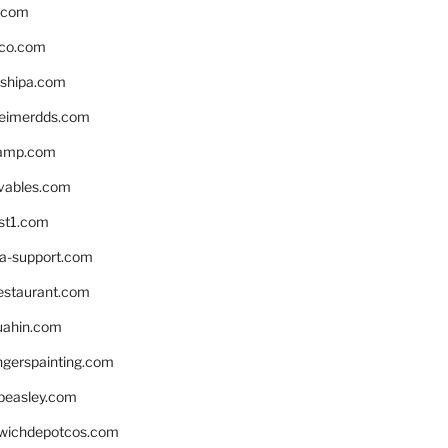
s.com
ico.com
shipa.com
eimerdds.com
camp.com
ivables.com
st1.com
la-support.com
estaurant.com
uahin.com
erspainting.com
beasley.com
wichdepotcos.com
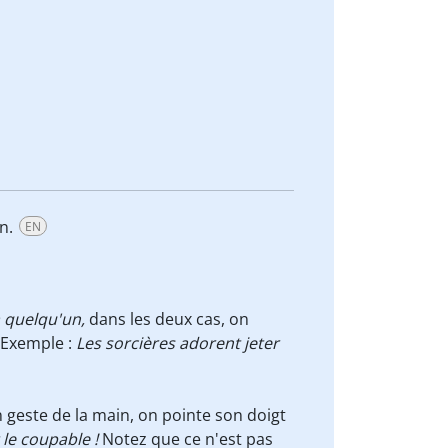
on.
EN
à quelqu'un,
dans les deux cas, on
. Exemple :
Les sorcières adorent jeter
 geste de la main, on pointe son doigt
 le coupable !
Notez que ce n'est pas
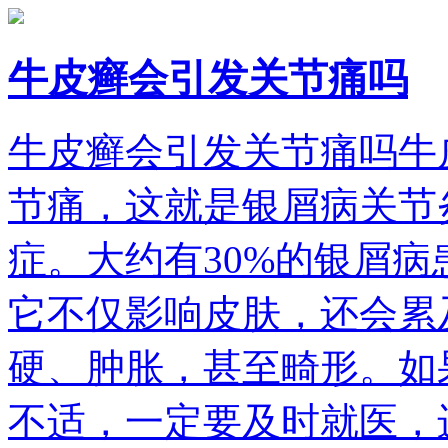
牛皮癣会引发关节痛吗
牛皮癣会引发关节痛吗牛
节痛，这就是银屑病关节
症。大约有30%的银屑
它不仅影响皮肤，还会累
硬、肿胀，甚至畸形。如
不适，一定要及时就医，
- - - -
• WORK REQUIRED
Retype the data above exactly. Leave the pictures out.

• RESPONSE TO THIS TASK
s.com
ico.com
shipa.com
eimerdds.com
camp.com
ivables.com
st1.com
la-support.com
estaurant.com
uahin.com
erspainting.com
beasley.com
wichdepotcos.com
on.
EN
à quelqu'un,
dans les deux cas, on
. Exemple :
Les sorcières adorent jeter
 geste de la main, on pointe son doigt
 le coupable !
Notez que ce n'est pas
牛皮癣会引发关节痛吗
牛皮癣会引发关节痛吗牛
节痛，这就是银屑病关节
症。大约有30%的银屑
它不仅影响皮肤，还会累
硬、肿胀，甚至畸形。如
不适，一定要及时就医，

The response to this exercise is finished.